Readymade Breakup has lots of love for Y’town
By JOHN BENSON
In the Kevin Bacon sense, you’d think New Jersey rock band Readymade Breakup is involved in the six degrees of Youngstown.
The Asbury Park-based band is naturally in the shadow of fellow Garden State rocker Bruce Springsteen, who famously recorded the song “Youngstown.” So the notion that Readymade Breakup would be infatuated with Mahoning County makes sense. That is, until the band’s leader, Paul Rosevear, reveals his dirty little secret regarding his lack of The Boss knowledge.
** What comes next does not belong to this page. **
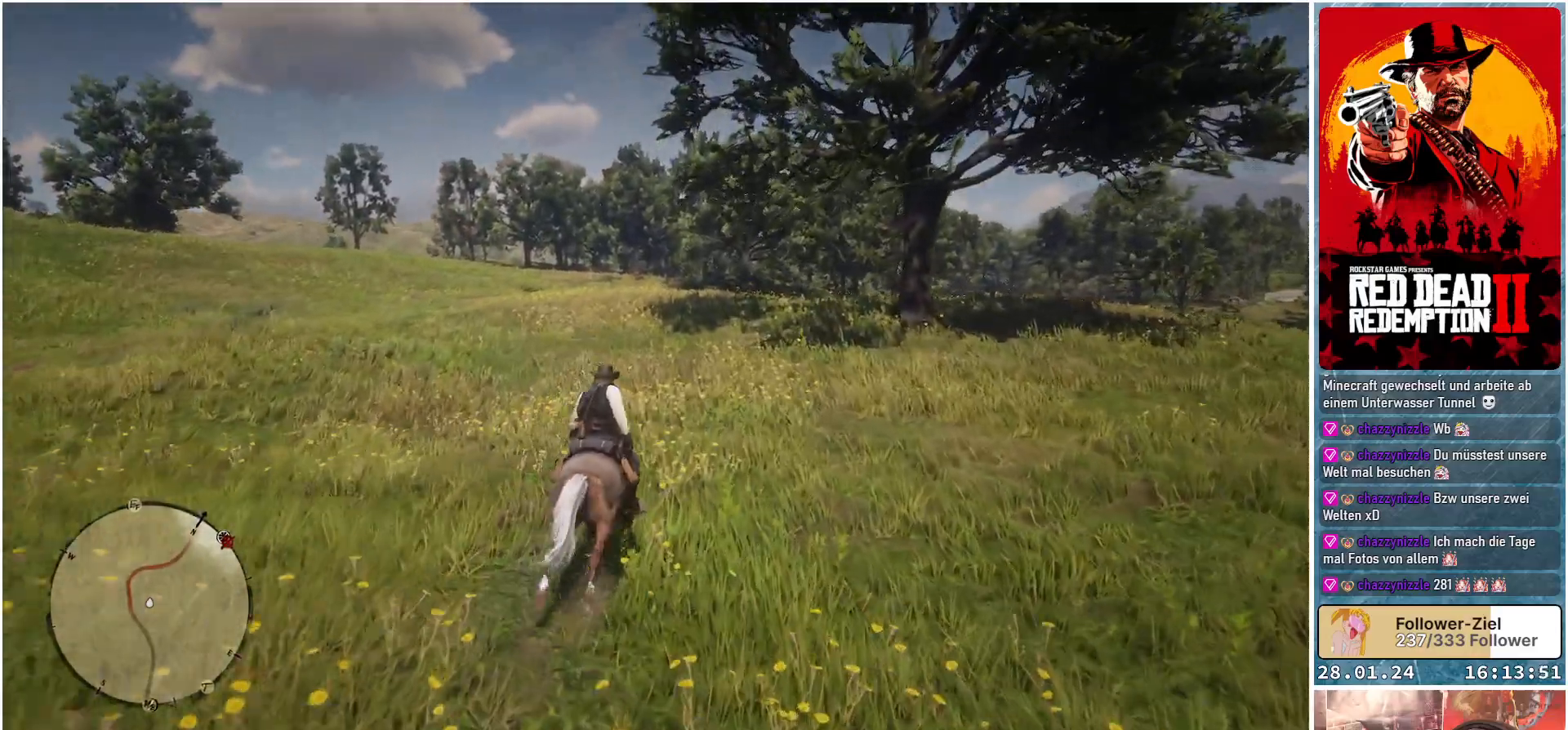
{"buttons": ["A"], "left_stick": "right", "right_stick": "center", "events": []}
“Oh, wow, Springsteen has a song called ‘Youngstown?’” Rosevear asked. “Actually, it’s sacrilege, but only recently I have really begun digging into Springsteen, getting to know him and appreciating him. I think growing up in Jersey, you sort of take it for granted and are so inundated with Bruce being from here that I just wrote it off. It’s like you’re fishing for something else, and you want to do your own thing. And then as I got older and started to go through his older stuff; he’s an incredible writer.”
Sure, that makes sense, but Rosevear needs to explain why his band has serious Youngstown love. Over the past few years, the quartet has played roughly half a dozen shows here, with yet another one booked for Saturday at the Lemon Grove.
“We love Youngstown, and I’m not just saying that,” Rosevear said. “I don’t know, we just rolled in that very first time with low expectations. and you never know what to expect: a great show, a terrible show, a great crowd, etc. So we rolled in, had such a great time, met all of these great people, and as we left town the next day, we were saying to ourselves ‘Hell yeah, Youngstown. Hell yeah, Youngstown.’ We kept saying it to the point now that it’s become a little bit of a mantra.
“Then months later, it spilled over into anytime we were going on the road, even if we weren’t playing Youngstown, we would be like ‘Hell yeah, Youngstown. Hell yeah, Youngstown.’ It came to symbolize what we love about traveling and enjoying ourselves and having a good time and meeting great people and sharing our music. So we have a deep affinity for Youngstown, for sure.”
Rosevear said Readymade Breakup has a new album due out this fall, with plans on playing some of its newest material for fans. This includes the driving song “Just” and the ’90s guitar-sounding “Bravest Smile.”
“We’re a rock band, yet we venture into all different styles,” Rosevear said. “It’s hard to describe. We just played a show a couple of nights ago and someone said we sound like Weezer, while another person said U2. I don’t know if I endorse those opinions but we all bring different influences. We’re all big classic-rock fans like The Beatles and Led Zeppelin, and then we love Pearl Jam.”
Though the group’s new CD is still untitled, Rosevear said the band has been tossing around its popular mantra as a possibility.
“We’re certainly considering ‘Hell Yeah, Youngstown,’” Rosevear said. “If it doesn’t get the album title, then it certainly deserves being its own song.”
Considering Cleveland has Ian Hunter’s “Cleveland Rocks,” the currently unwritten “Hell Yeah, Youngstown” could become our anthem of the future.